*Selected passage*.
Japan's trade deficit in the first half of fiscal 2023 declined 75.1 percent to 2.72 trillion yen ($18 billion), as imported energy costs fell after surging amid Russia's war in Ukraine and a tumbling yen, while exports grew to a record high, government data showed Thursday.

The resource-scarce nation was in the red for the fifth straight year on a first-half basis, with the outlook for export growth increasingly uncertain amid weakening demand in China and aggressive monetary tightening in the United States and Europe.

Imports came to 52.96 trillion yen, down 12.4 percent, as the value of crude oil, liquefied natural gas, and coal all declined. Exports stood at a record 50.24 trillion yen, up 1.4 percent, helped by robust auto shipments to the United States, the Finance Ministry said in a preliminary report.

The Israel-Hamas war has heightened tensions in the oil-producing Middle East, leaving financial markets on edge over geopolitical risks.

(Records from a collection)
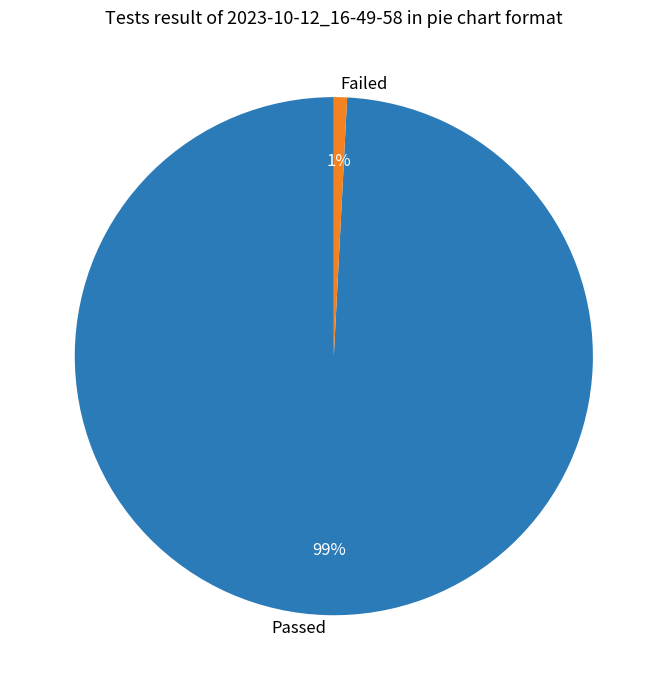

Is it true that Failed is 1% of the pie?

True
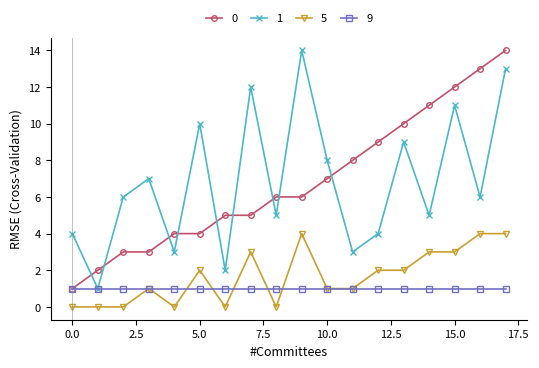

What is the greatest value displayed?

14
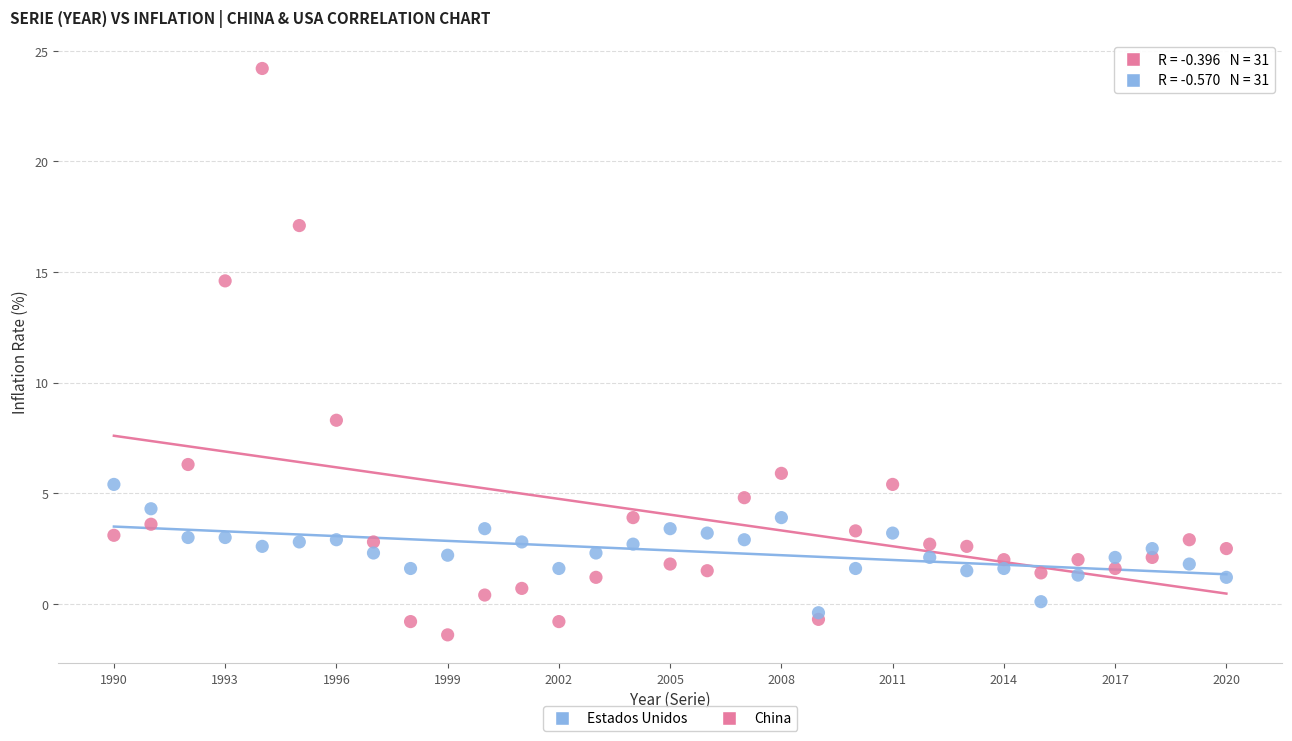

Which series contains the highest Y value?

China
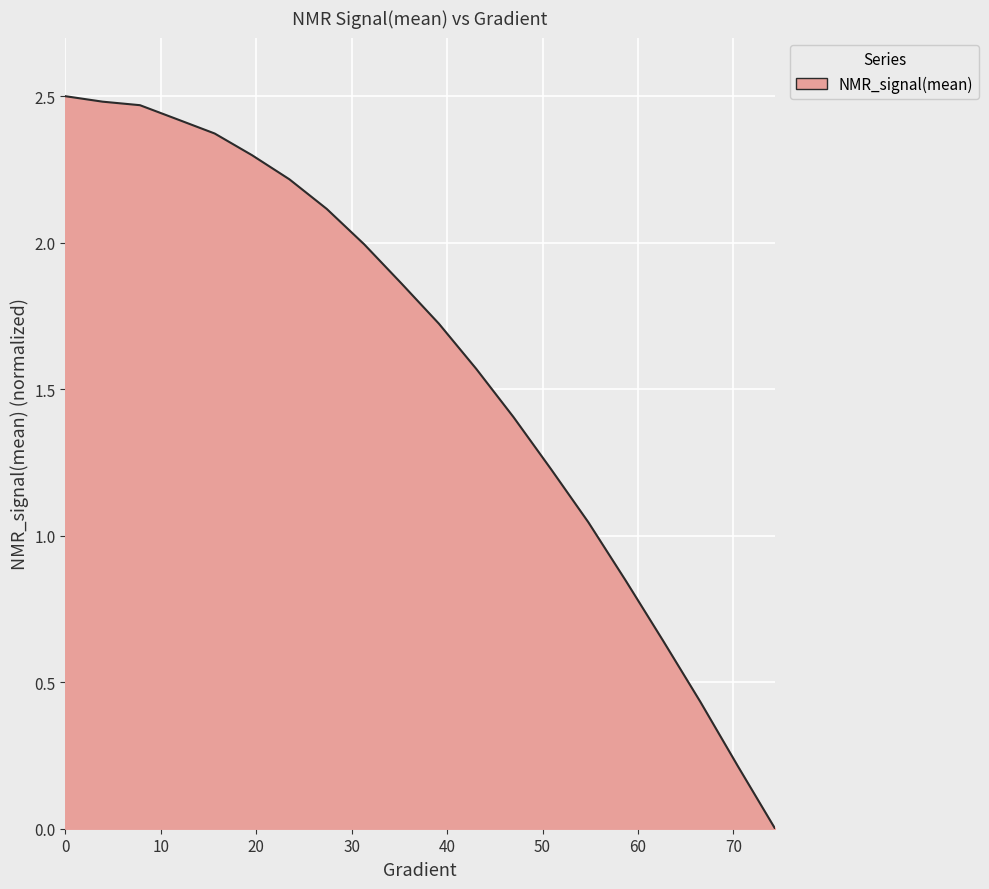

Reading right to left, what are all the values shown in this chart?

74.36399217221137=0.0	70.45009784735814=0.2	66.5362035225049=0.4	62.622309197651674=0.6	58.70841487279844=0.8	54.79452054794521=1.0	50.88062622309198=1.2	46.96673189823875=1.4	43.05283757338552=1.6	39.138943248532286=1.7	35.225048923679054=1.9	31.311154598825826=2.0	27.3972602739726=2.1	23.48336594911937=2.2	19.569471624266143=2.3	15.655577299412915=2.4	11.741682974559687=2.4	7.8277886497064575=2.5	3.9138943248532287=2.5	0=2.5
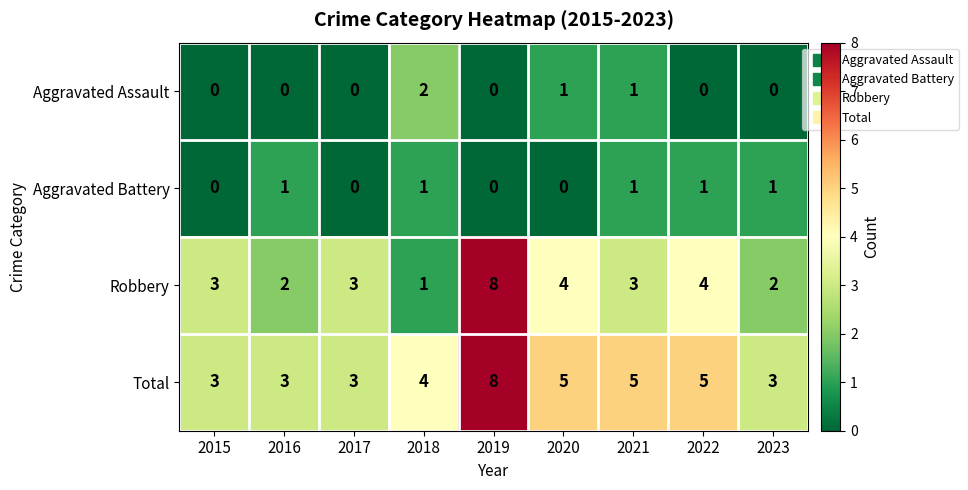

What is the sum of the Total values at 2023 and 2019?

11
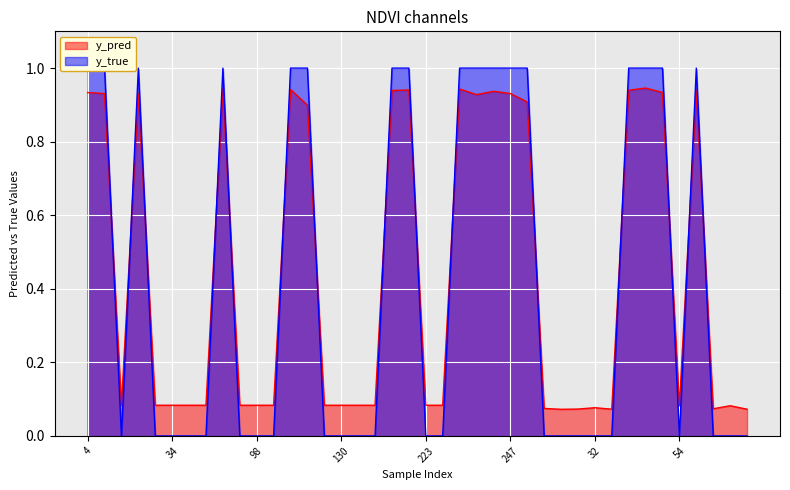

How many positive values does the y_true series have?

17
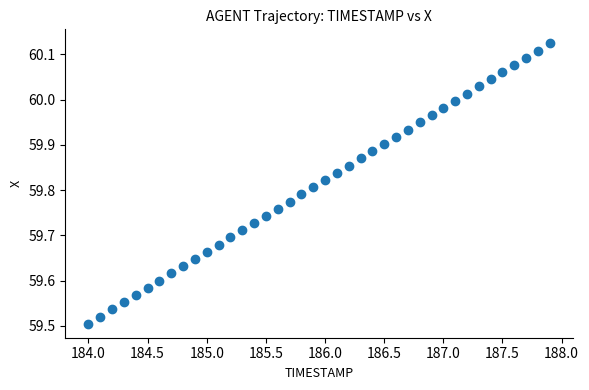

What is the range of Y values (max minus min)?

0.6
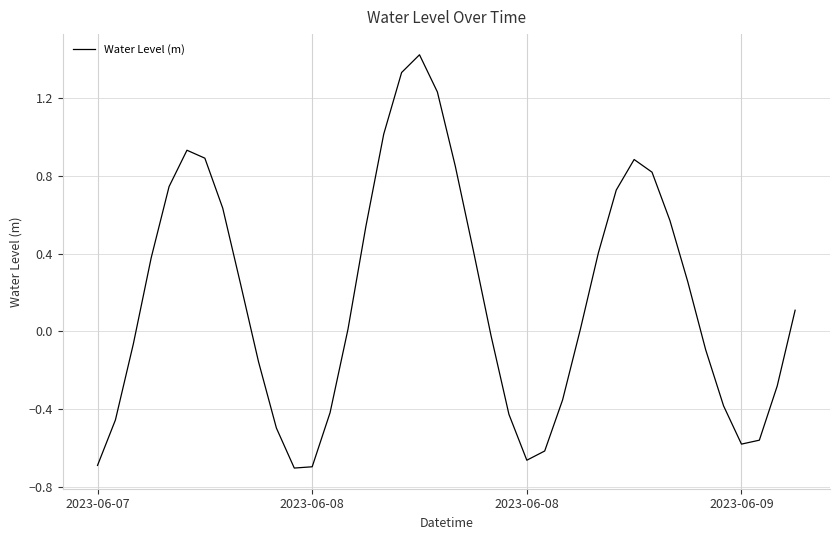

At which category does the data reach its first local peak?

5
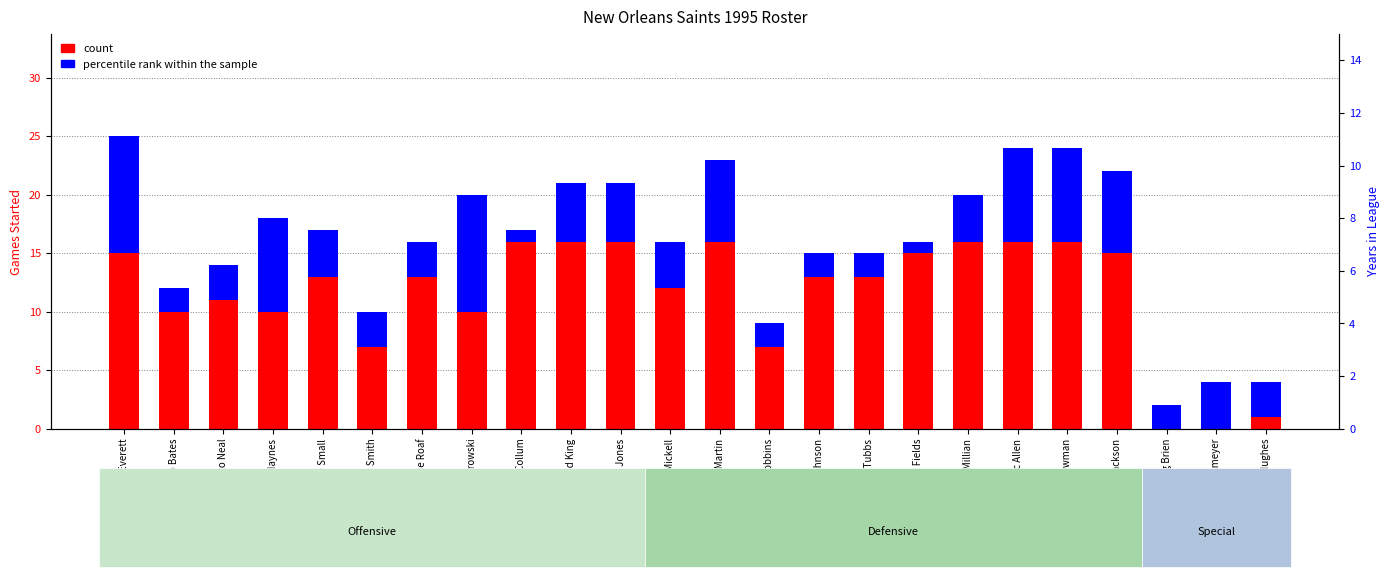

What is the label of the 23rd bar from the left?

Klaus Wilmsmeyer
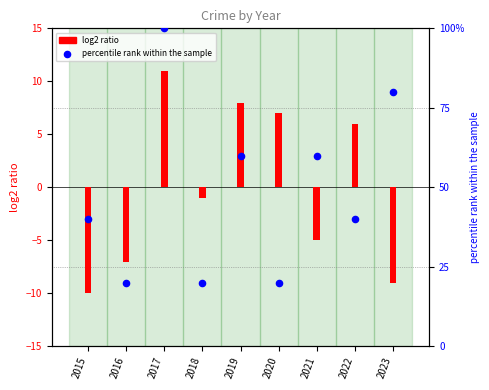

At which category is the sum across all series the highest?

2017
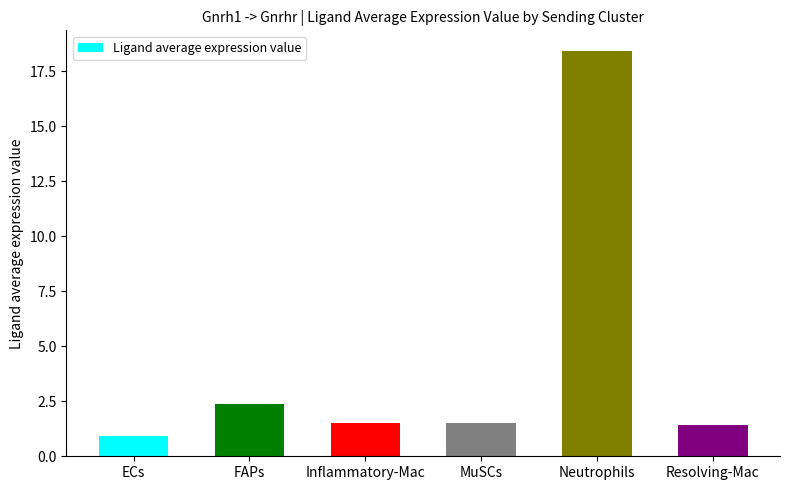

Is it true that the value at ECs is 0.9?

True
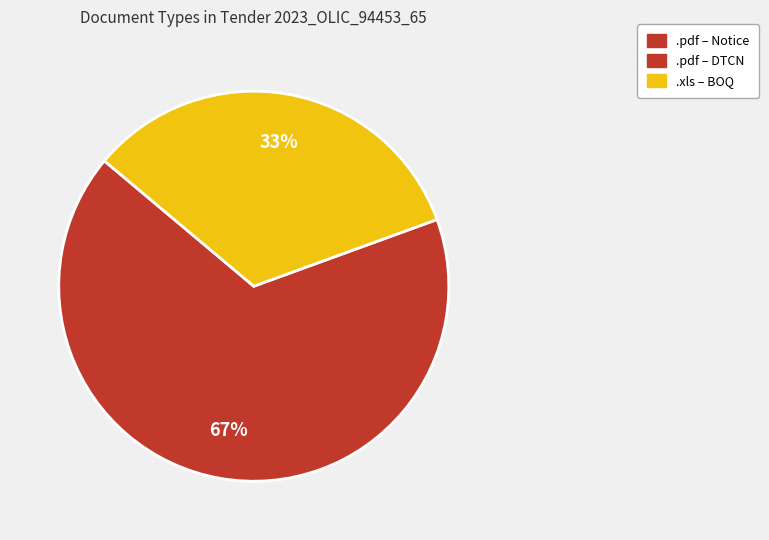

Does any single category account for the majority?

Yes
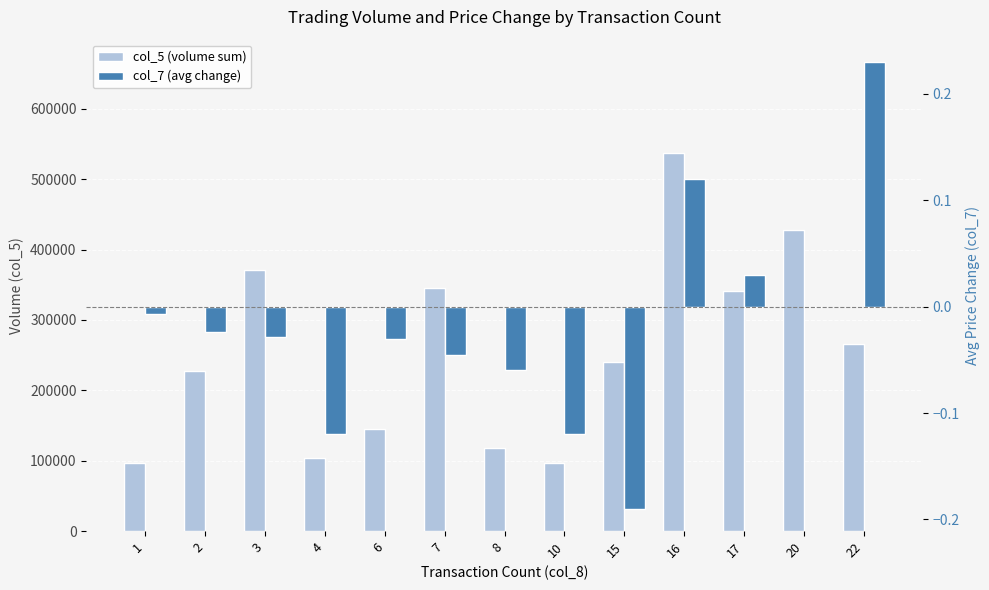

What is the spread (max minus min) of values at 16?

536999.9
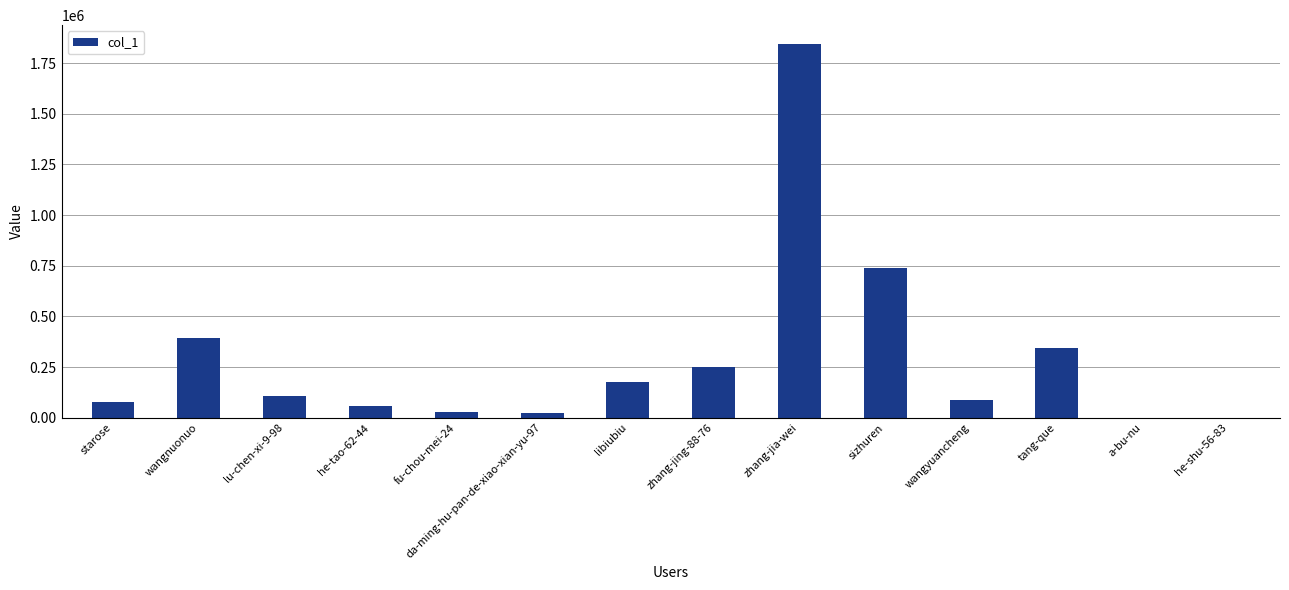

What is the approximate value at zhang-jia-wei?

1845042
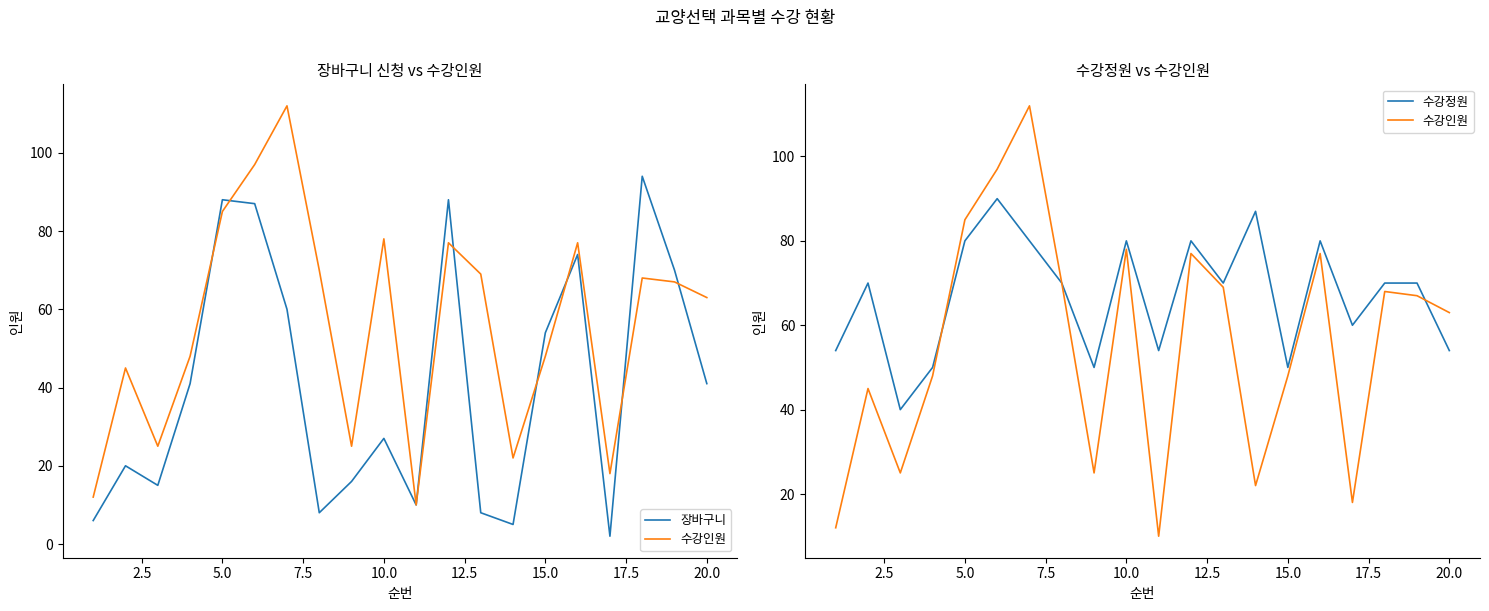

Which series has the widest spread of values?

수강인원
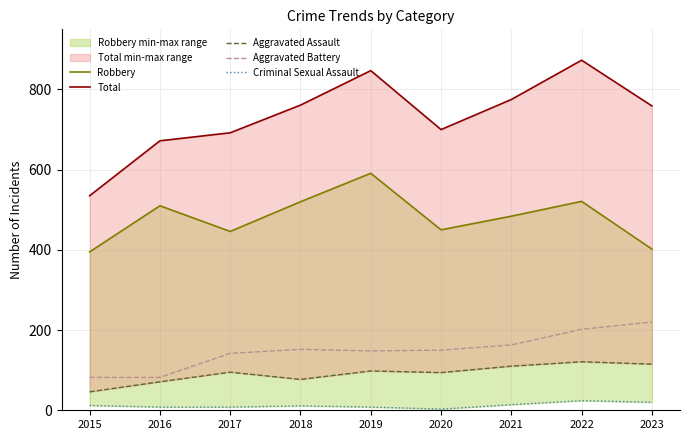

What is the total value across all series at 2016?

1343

*Work task*.
According to the trade report, what was the value of Japan's exports in the first half of fiscal 2023? The rows have nothing to do with this.

*Expected answer*.
A record 50.24 trillion yen, up 1.4 percent.